The Rabbis believe that Keturah was Hagar.
Remember, it wasn’t unusual for people to change their names after some significant life event. After all, Abram became Abraham. Sarai became Sarah.
Hagar means “fight.” She was a slave woman who had to fight for survival, for her place in the family. Keturah means “incense.” She may have become a woman whose place in the family became an incense, a sweet-smelling fragrance to those of her family.
This would be one explanation of why Ishmael and Isaac could stand together at the grave of Abraham, half brothers who were once torn apart, but now bound in brotherly love.
We don’t know if it happened this way, but something happened to soften the hearts of these bothers as they stood together at their father’s grave. This is an image of biblical fact.
Isn’t this a picture of peace that families need to see and embrace?
Isn’t this a picture of peace that communities need to embrace right now?
Isn’t this a picture of peace that the world needs to embrace right now?
A family that was torn apart was reunited.

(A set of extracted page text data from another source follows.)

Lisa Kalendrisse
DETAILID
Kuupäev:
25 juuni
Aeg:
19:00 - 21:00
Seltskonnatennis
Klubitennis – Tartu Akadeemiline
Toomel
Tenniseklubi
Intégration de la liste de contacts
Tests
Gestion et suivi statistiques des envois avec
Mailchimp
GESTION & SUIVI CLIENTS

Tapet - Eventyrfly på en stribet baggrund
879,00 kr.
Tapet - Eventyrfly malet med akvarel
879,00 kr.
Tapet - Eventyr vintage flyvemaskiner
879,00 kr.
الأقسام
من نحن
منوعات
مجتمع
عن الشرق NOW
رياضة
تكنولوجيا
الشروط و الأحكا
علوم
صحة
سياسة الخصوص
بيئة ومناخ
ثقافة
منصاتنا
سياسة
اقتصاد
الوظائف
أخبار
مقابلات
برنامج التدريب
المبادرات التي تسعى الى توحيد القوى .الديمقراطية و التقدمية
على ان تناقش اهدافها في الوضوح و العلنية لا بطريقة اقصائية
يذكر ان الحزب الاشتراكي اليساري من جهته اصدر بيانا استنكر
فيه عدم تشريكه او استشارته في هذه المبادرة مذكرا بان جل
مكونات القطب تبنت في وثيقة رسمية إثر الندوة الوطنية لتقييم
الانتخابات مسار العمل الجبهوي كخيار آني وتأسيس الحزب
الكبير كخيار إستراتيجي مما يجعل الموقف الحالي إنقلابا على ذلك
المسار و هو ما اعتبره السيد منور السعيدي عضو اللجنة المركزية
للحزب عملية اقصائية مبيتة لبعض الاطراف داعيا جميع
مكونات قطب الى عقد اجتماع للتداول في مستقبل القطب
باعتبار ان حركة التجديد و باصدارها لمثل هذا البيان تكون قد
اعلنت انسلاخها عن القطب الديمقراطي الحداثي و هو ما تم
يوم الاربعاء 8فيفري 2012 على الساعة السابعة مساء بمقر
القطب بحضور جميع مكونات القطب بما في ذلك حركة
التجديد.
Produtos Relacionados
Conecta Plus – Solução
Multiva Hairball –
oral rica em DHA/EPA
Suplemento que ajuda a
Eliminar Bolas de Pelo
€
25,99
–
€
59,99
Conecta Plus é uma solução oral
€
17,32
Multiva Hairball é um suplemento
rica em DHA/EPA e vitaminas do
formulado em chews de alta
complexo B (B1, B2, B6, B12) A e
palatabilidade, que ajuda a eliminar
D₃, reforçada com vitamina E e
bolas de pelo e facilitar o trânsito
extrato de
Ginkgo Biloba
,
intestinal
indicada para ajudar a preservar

We need to bury hatred. We need to bury a belief that families don’t need each other. We need to bury racism. We need to bury a lack of respect for the law. We need to bury a belief that God loves us to the exclusion of others. We need to bury a belief that we can live divided and without God.
If we are going to be indivisible as a nation, we must strive to be one nation under God, but that will never happen if we don’t work for liberty and justice for all.
If you are in a family system where you are having to fight for survival, to be blessed, to find self-esteem, please hear me say that God is on your side.
God is on the side of the rejected. God identifies with your pain because his son Jesus was rejected. He suffered, and died for all who have been rejected. He knows your pain. He’s walked your path.
Regardless of what it was that inspired Isaac and Ismael to stand together at their father’s grave, this scene becomes a powerful symbol that love, forgiveness, and healing can occur in families. God can use examples like these to help heal individuals, families, communities, and our world.
This morning, I encourage you to do your part to bring healing to those who feel rejected, even if others don’t do theirs. Allow the power of God to give you the strength to stand for the rejected, to offer forgiveness for the pain inflicted by others, and the courage to believe that the future can be better than the past.